-- Task data follows --

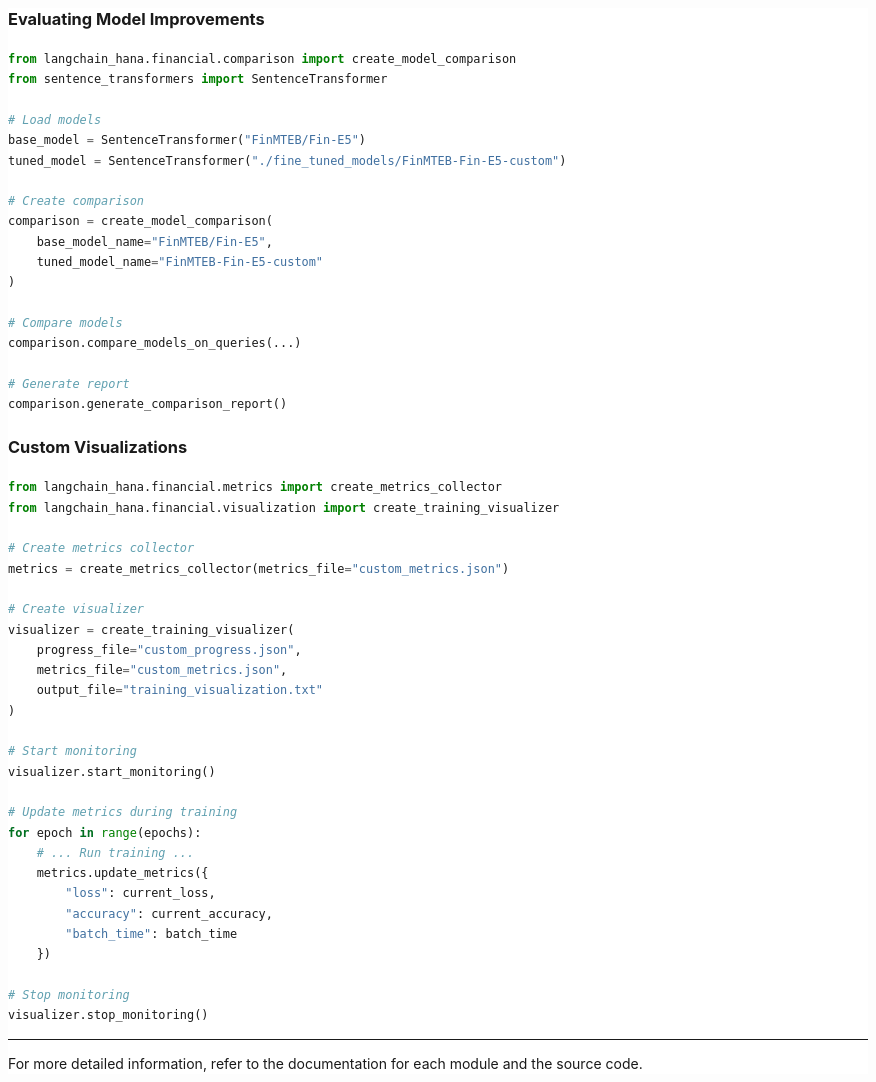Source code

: ### Evaluating Model Improvements

```python
from langchain_hana.financial.comparison import create_model_comparison
from sentence_transformers import SentenceTransformer

# Load models
base_model = SentenceTransformer("FinMTEB/Fin-E5")
tuned_model = SentenceTransformer("./fine_tuned_models/FinMTEB-Fin-E5-custom")

# Create comparison
comparison = create_model_comparison(
    base_model_name="FinMTEB/Fin-E5",
    tuned_model_name="FinMTEB-Fin-E5-custom"
)

# Compare models
comparison.compare_models_on_queries(...)

# Generate report
comparison.generate_comparison_report()
```

### Custom Visualizations

```python
from langchain_hana.financial.metrics import create_metrics_collector
from langchain_hana.financial.visualization import create_training_visualizer

# Create metrics collector
metrics = create_metrics_collector(metrics_file="custom_metrics.json")

# Create visualizer
visualizer = create_training_visualizer(
    progress_file="custom_progress.json",
    metrics_file="custom_metrics.json",
    output_file="training_visualization.txt"
)

# Start monitoring
visualizer.start_monitoring()

# Update metrics during training
for epoch in range(epochs):
    # ... Run training ...
    metrics.update_metrics({
        "loss": current_loss,
        "accuracy": current_accuracy,
        "batch_time": batch_time
    })

# Stop monitoring
visualizer.stop_monitoring()
```

---

For more detailed information, refer to the documentation for each module and the source code.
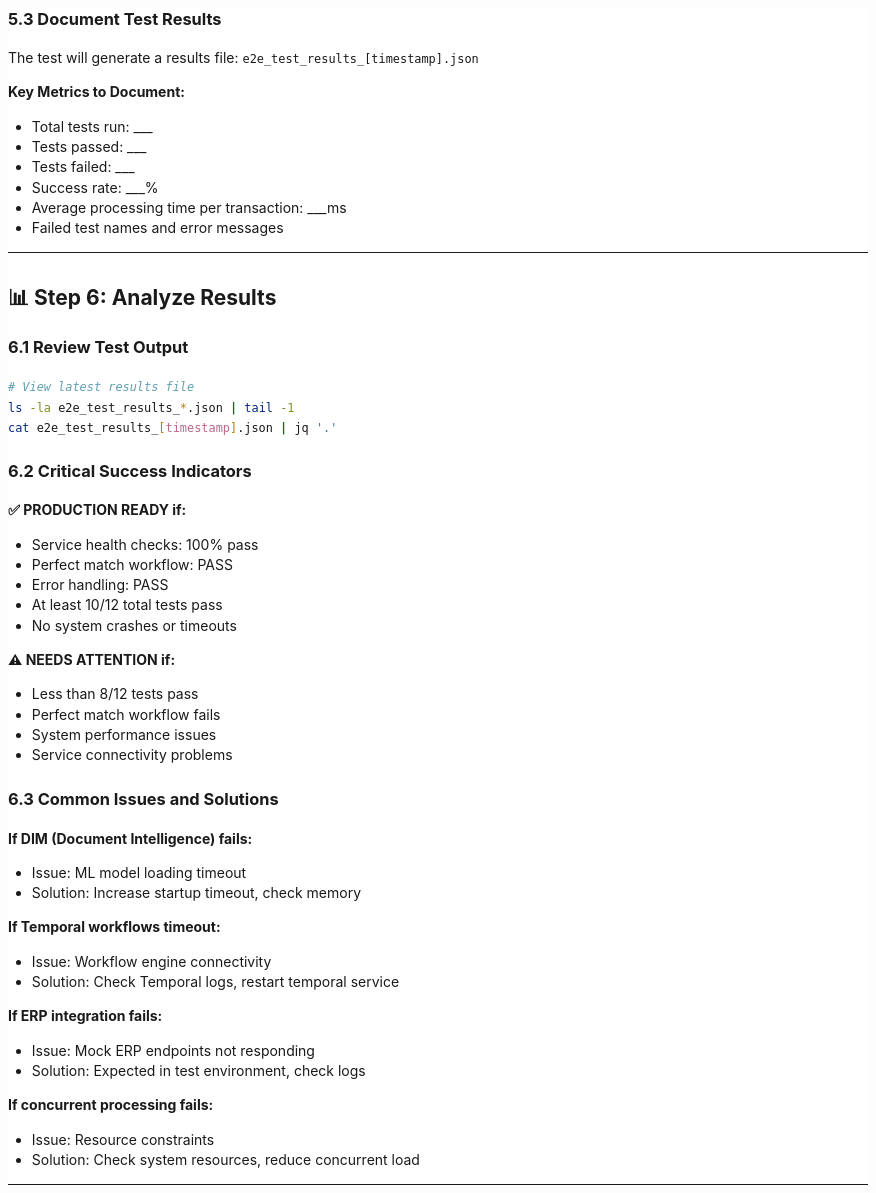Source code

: ### 5.3 Document Test Results
The test will generate a results file: `e2e_test_results_[timestamp].json`

**Key Metrics to Document:**
- Total tests run: ___
- Tests passed: ___
- Tests failed: ___
- Success rate: ___%
- Average processing time per transaction: ___ms
- Failed test names and error messages

---

## 📊 Step 6: Analyze Results

### 6.1 Review Test Output
```bash
# View latest results file
ls -la e2e_test_results_*.json | tail -1
cat e2e_test_results_[timestamp].json | jq '.'
```

### 6.2 Critical Success Indicators

**✅ PRODUCTION READY if:**
- Service health checks: 100% pass
- Perfect match workflow: PASS
- Error handling: PASS  
- At least 10/12 total tests pass
- No system crashes or timeouts

**⚠️ NEEDS ATTENTION if:**
- Less than 8/12 tests pass
- Perfect match workflow fails
- System performance issues
- Service connectivity problems

### 6.3 Common Issues and Solutions

**If DIM (Document Intelligence) fails:**
- Issue: ML model loading timeout
- Solution: Increase startup timeout, check memory

**If Temporal workflows timeout:**
- Issue: Workflow engine connectivity
- Solution: Check Temporal logs, restart temporal service

**If ERP integration fails:**
- Issue: Mock ERP endpoints not responding
- Solution: Expected in test environment, check logs

**If concurrent processing fails:**
- Issue: Resource constraints
- Solution: Check system resources, reduce concurrent load

---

-- Task data concluded --

Aim of the exercise — Write out, word for word, every line from the one containing "- Error handling: PASS" through the last line of the records above.

Task output —
- Error handling: PASS  
- At least 10/12 total tests pass
- No system crashes or timeouts

**⚠️ NEEDS ATTENTION if:**
- Less than 8/12 tests pass
- Perfect match workflow fails
- System performance issues
- Service connectivity problems

### 6.3 Common Issues and Solutions

**If DIM (Document Intelligence) fails:**
- Issue: ML model loading timeout
- Solution: Increase startup timeout, check memory

**If Temporal workflows timeout:**
- Issue: Workflow engine connectivity
- Solution: Check Temporal logs, restart temporal service

**If ERP integration fails:**
- Issue: Mock ERP endpoints not responding
- Solution: Expected in test environment, check logs

**If concurrent processing fails:**
- Issue: Resource constraints
- Solution: Check system resources, reduce concurrent load

---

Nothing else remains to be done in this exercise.